This clip focuses on the concept of ako, which is based on the premise that we can each learn from the other. We hear the perspective of Ruth, who recalls her experience of being a Māori child at school, and having to leave her culture at the door as it were. For her, learning was a negative experience, adversely affecting her self-belief.

Students at Ruth’s school talk about ako; that is, being able to learn from each other, not just from the teacher or from books. Researcher Russell Bishop supports their view, saying that there are benefits for all students if a teacher can create an environment where ako is valued.

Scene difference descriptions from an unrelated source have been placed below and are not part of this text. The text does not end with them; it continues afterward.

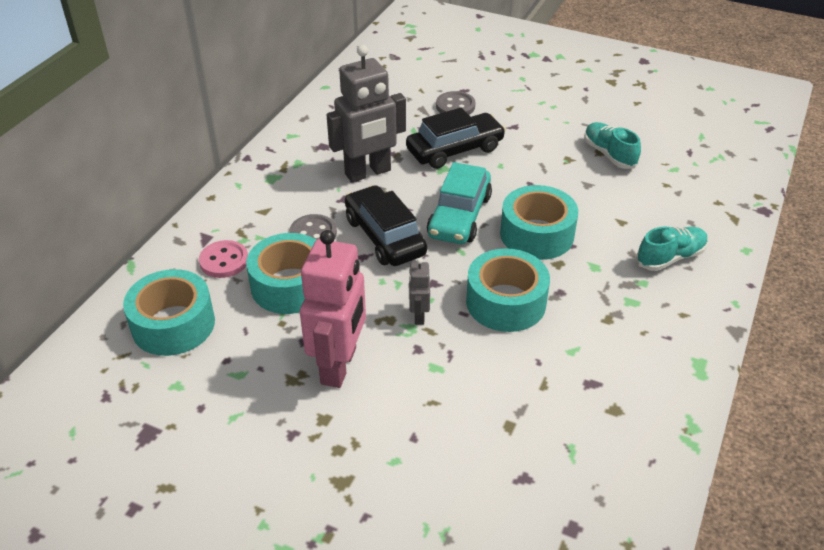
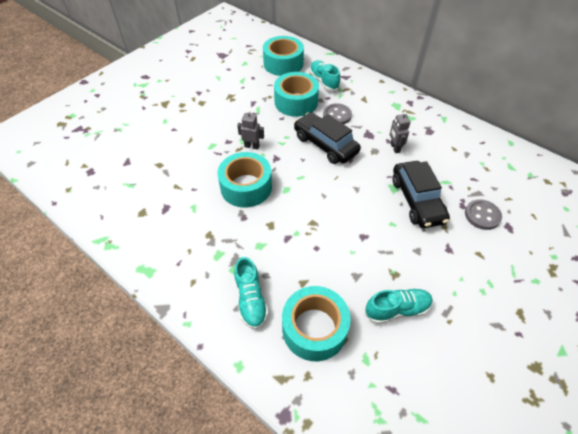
camera: 105 degrees right, 10 degrees up
pink button [199,240,248,278] -> turquoise shoe [310,60,340,91]
pink robot [300,230,366,388] -> none
grey robot [327,45,406,182] -> grey robot [390,111,410,153], size x0.46
black car [345,185,427,266] -> black car turned 120 degrees counterclockwise [294,112,361,164]
turquoise car [427,162,492,244] -> none
turquoise tape [500,185,578,260] -> turquoise tape moved to [282,286,351,361]

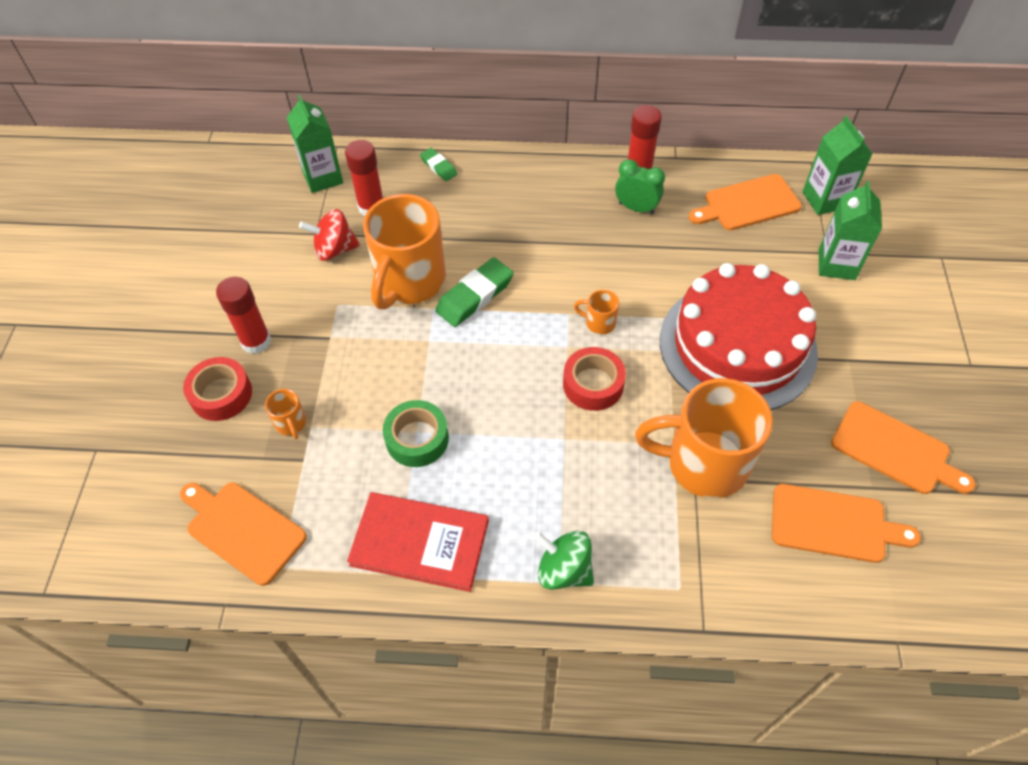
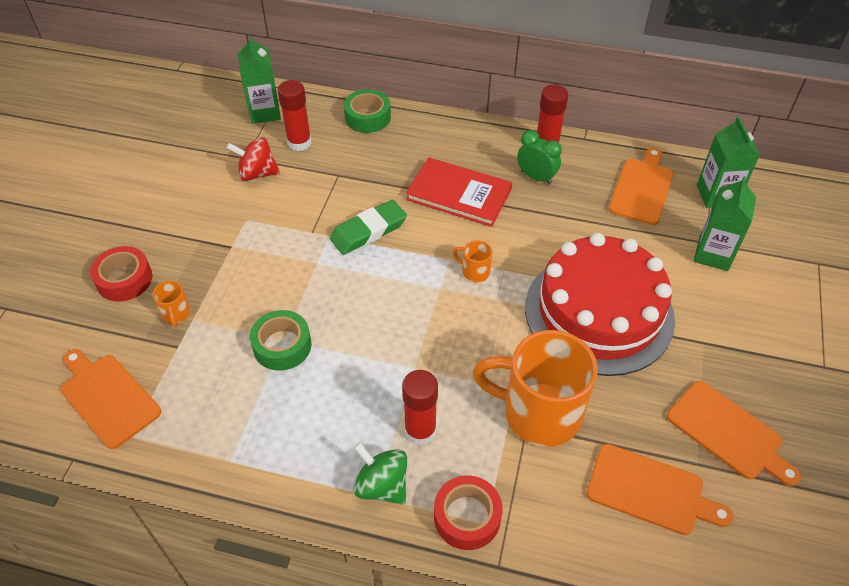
camera: 10 degrees right, 5 degrees down
red glue stick [216,277,271,354] -> red glue stick moved to [402,370,438,445]
red book [347,492,489,592] -> red book moved to [406,157,512,227]
orange mug [363,194,446,309] -> none
green eraser [420,148,457,181] -> green tape [344,89,391,133]
red tape [563,347,626,411] -> red tape moved to [434,476,503,550]
orange cutting board [689,174,802,230] -> orange cutting board turned 120 degrees clockwise [609,148,673,225]

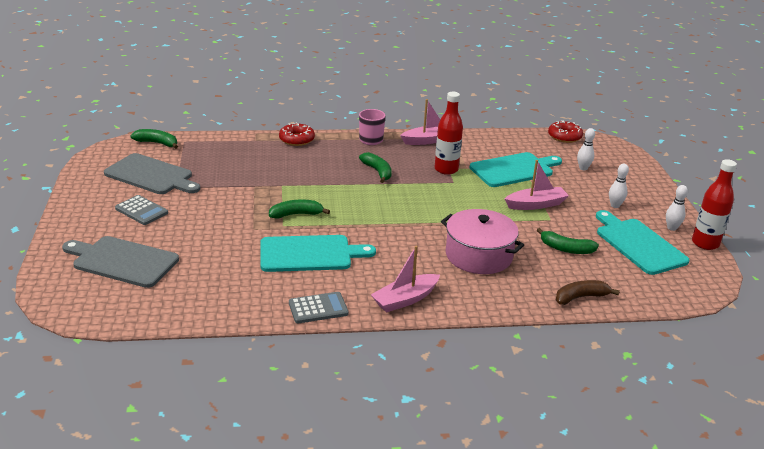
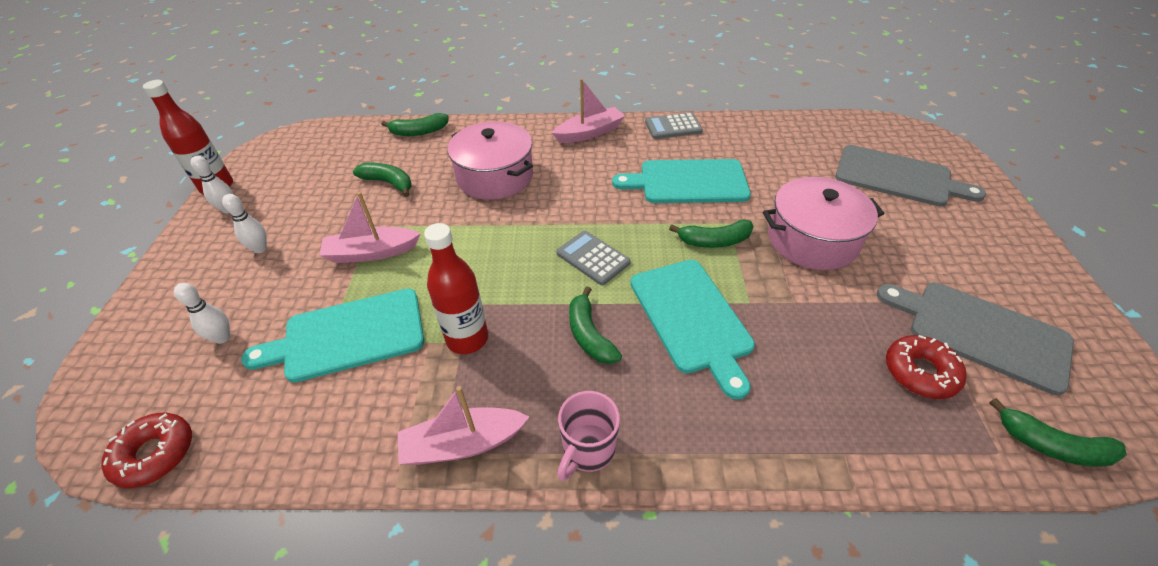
camera: 170 degrees left, 15 degrees up
grey calculator [115,195,168,225] -> grey calculator moved to [556,231,631,285]
red donut [279,123,315,146] -> red donut moved to [886,335,967,399]
brown banana [556,280,620,305] -> green banana [381,113,449,136]
turquoise cutting board [596,210,689,275] -> turquoise cutting board moved to [630,260,755,400]
none -> pink pot [763,177,884,270]

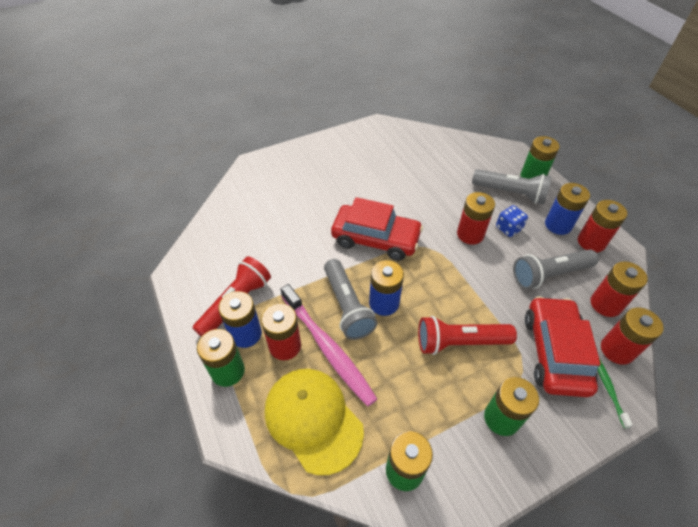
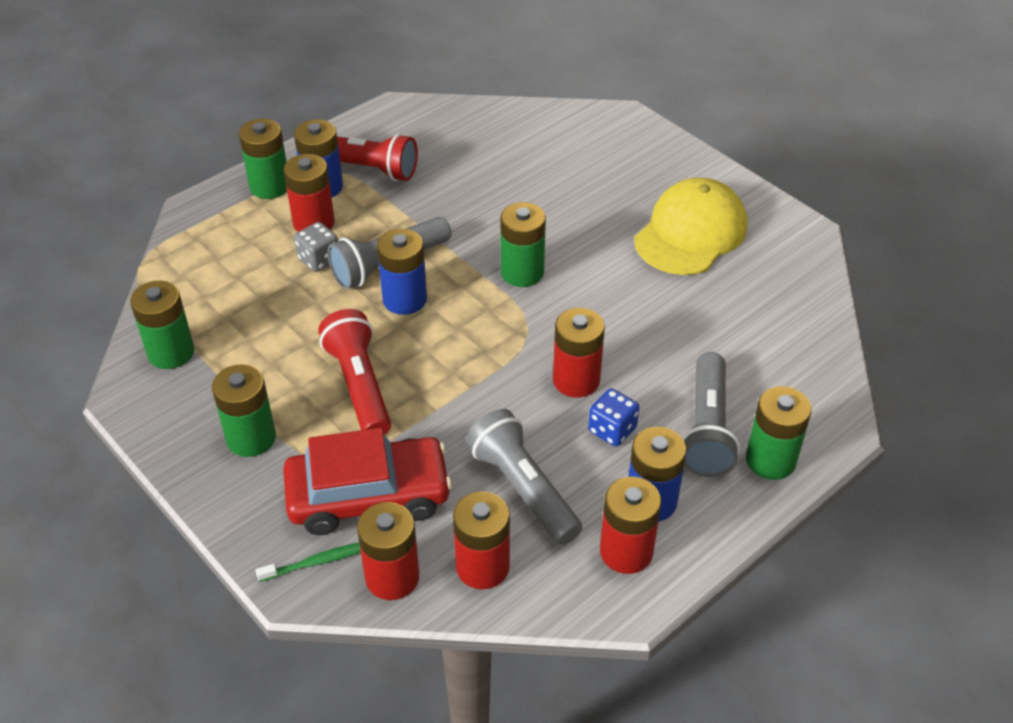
camera: 75 degrees right, 5 degrees down
yellow cap [265,369,364,475] -> yellow cap moved to [634,178,747,275]
pink toothbrush [280,284,377,407] -> grey dice [294,222,338,272]
red car [331,197,423,261] -> green battery [501,202,546,287]

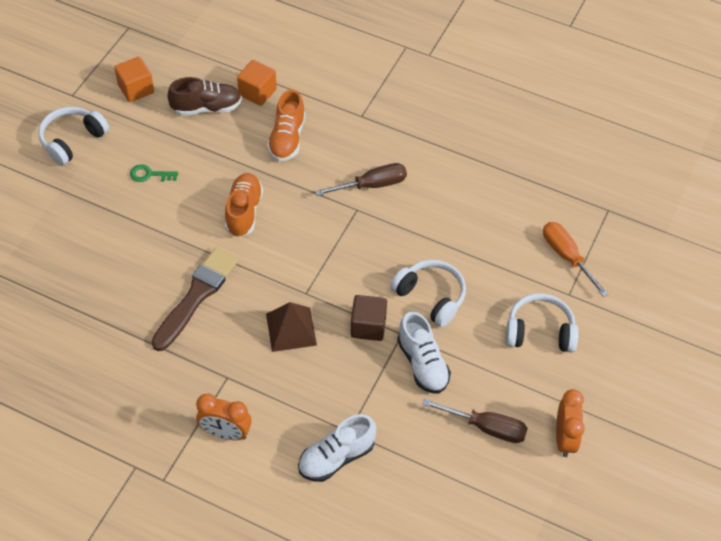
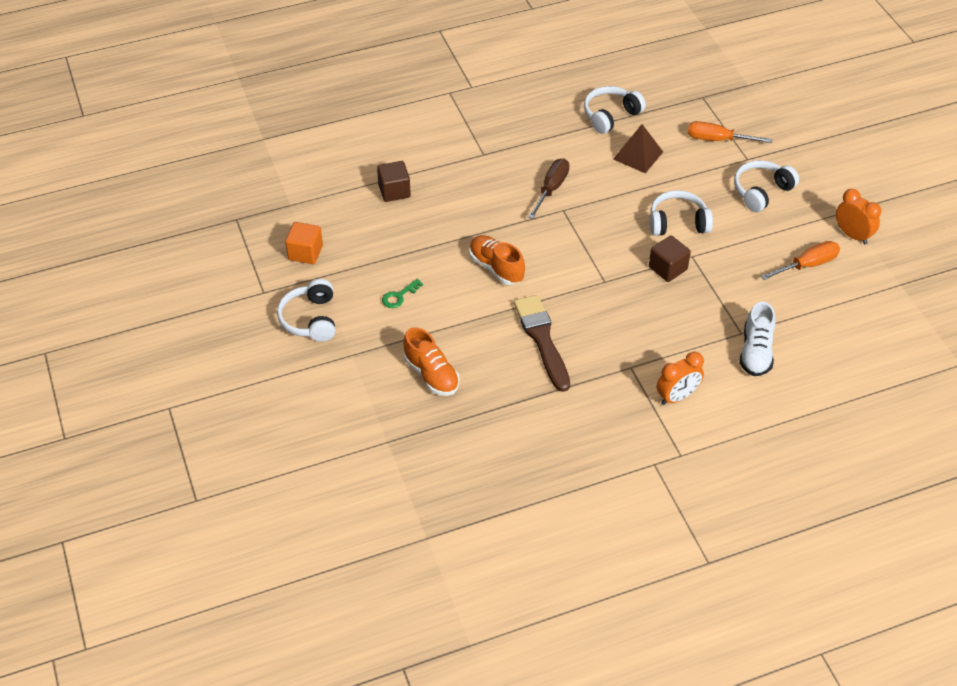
camera: 45 degrees left, 5 degrees down
brown shoe [167,77,242,116] -> none
orange cube [237,60,277,106] -> brown cube [377,161,411,202]
brown pyramid [266,302,317,352] -> brown pyramid moved to [613,124,663,174]
orange shoe [267,90,305,161] -> orange shoe moved to [403,327,460,396]
white shoe [397,312,451,393] -> none
brown screwdriver [422,399,528,443] -> orange screwdriver [761,241,840,280]
none -> white headphones [584,86,646,134]

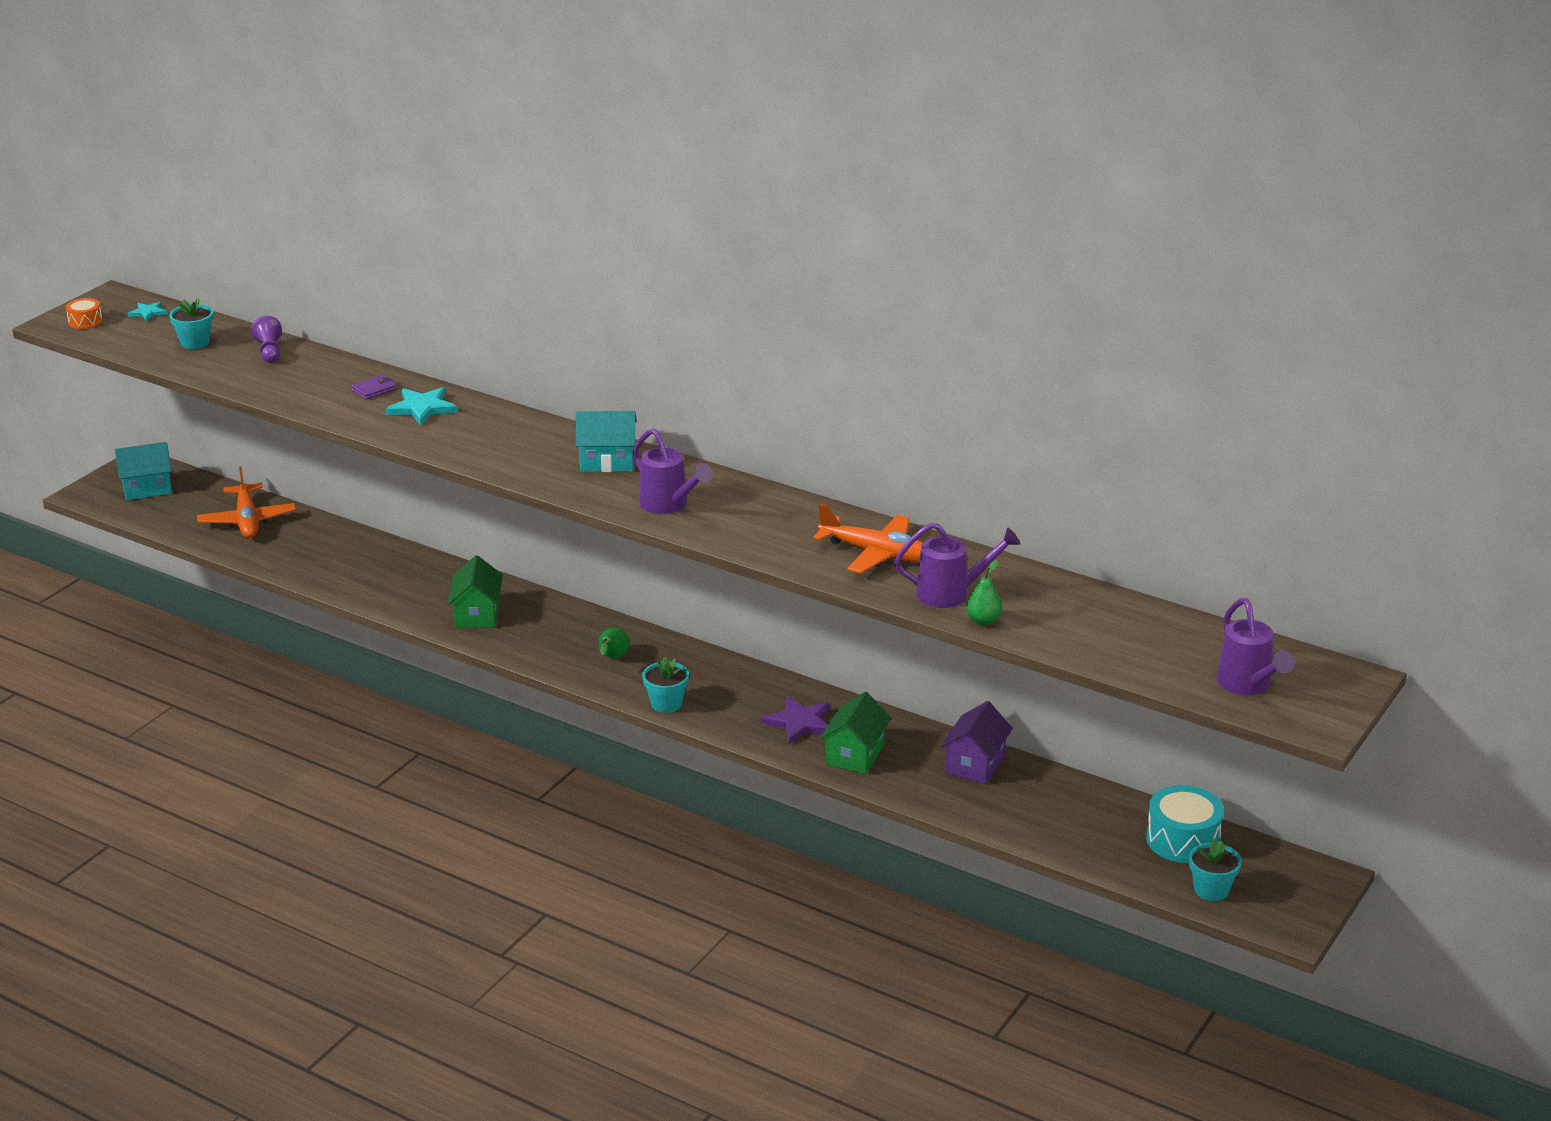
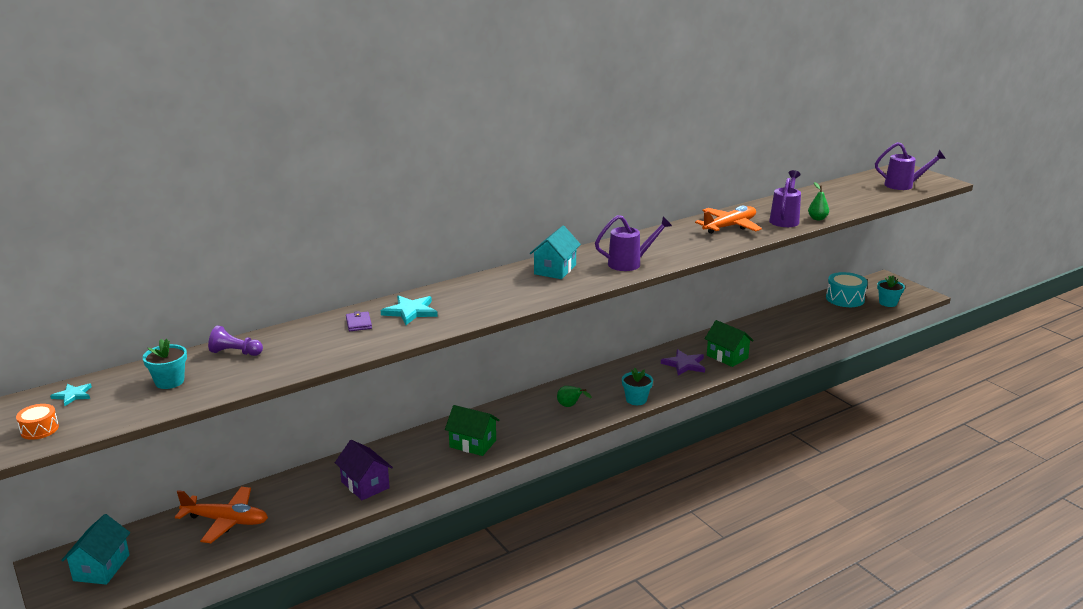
camera: 65 degrees left, 5 degrees down
purple house [940,701,1013,784] -> purple house moved to [335,440,393,500]

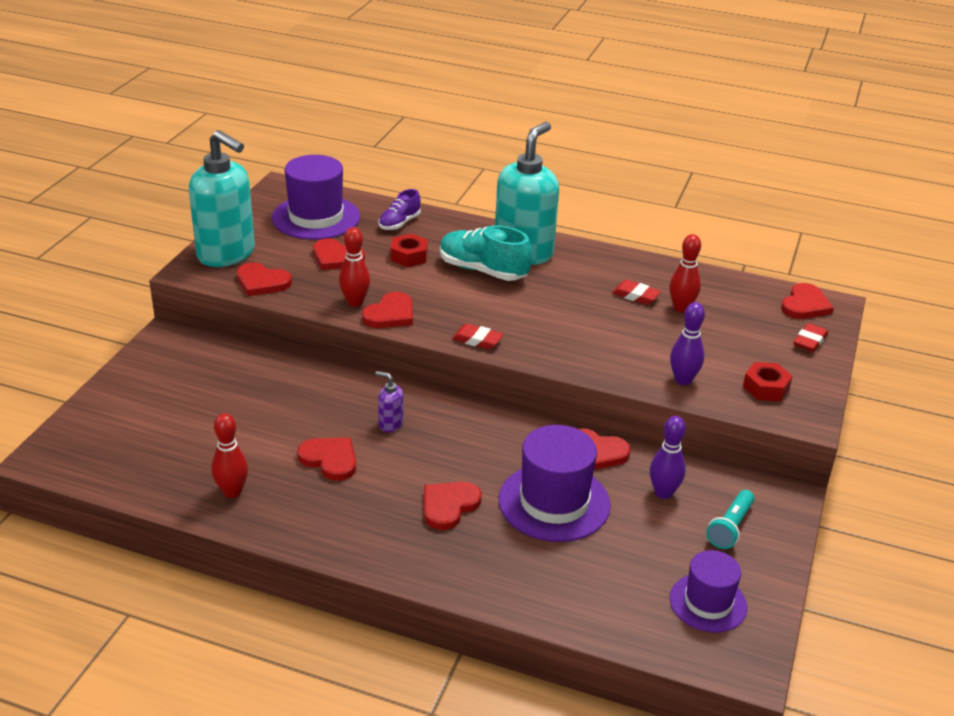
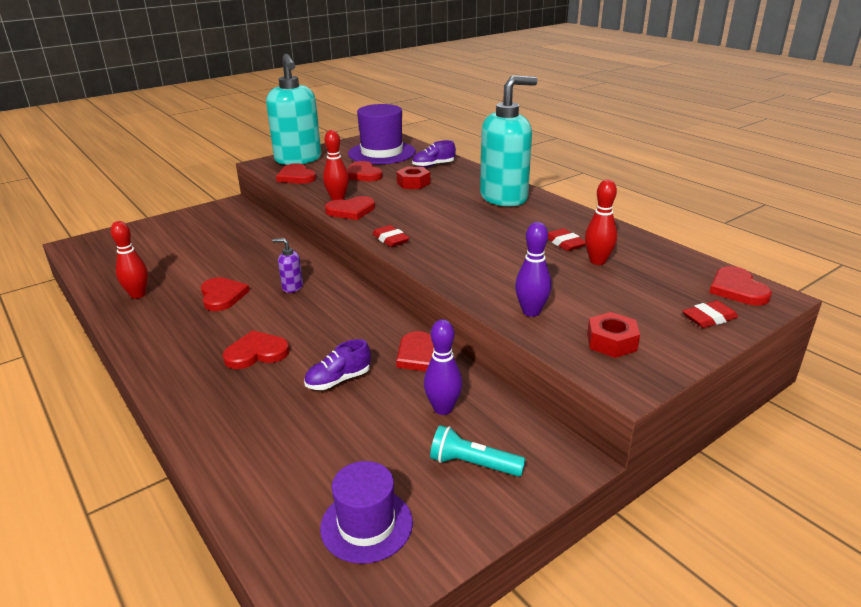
camera: 35 degrees right, 5 degrees down
purple soap dispenser [375,371,403,432] -> purple soap dispenser turned 45 degrees counterclockwise [272,238,303,293]
turquoise shoe [440,225,532,281] -> none
purple hat [499,425,611,542] -> purple shoe [304,339,371,390]
turquoise flashlight [706,490,755,549] -> turquoise flashlight turned 45 degrees clockwise [430,425,526,477]
red heart [781,283,834,319] -> red heart turned 105 degrees clockwise [709,266,772,305]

Questions / Things to think about / Activities

  1. How is knowledge shared and valued in our classroom/s? What does/could ako (reciprocal teaching and learning) look like eg learner: learner; teacher: learner; whānau: students; whānau: teacher?
  2. What evidence is there in our school of whānau and educators being open to learning from (and with) each other, in the true spirit of ako?
  3. What evidence is there that shows what works for Māori students, in terms of an inquiry approach? (See p 21 in Key evidence: Ka Hikitia re ‘ako’ and inquiry learning). How can we apply this evidence in our teaching?
  4. How could we help students to critique/ review each others’ work and provide constructive feedback?

What strategies could we use to find out what Māori students already know, and what interests them, so that we can engage them more meaningfully in the teaching and learning process?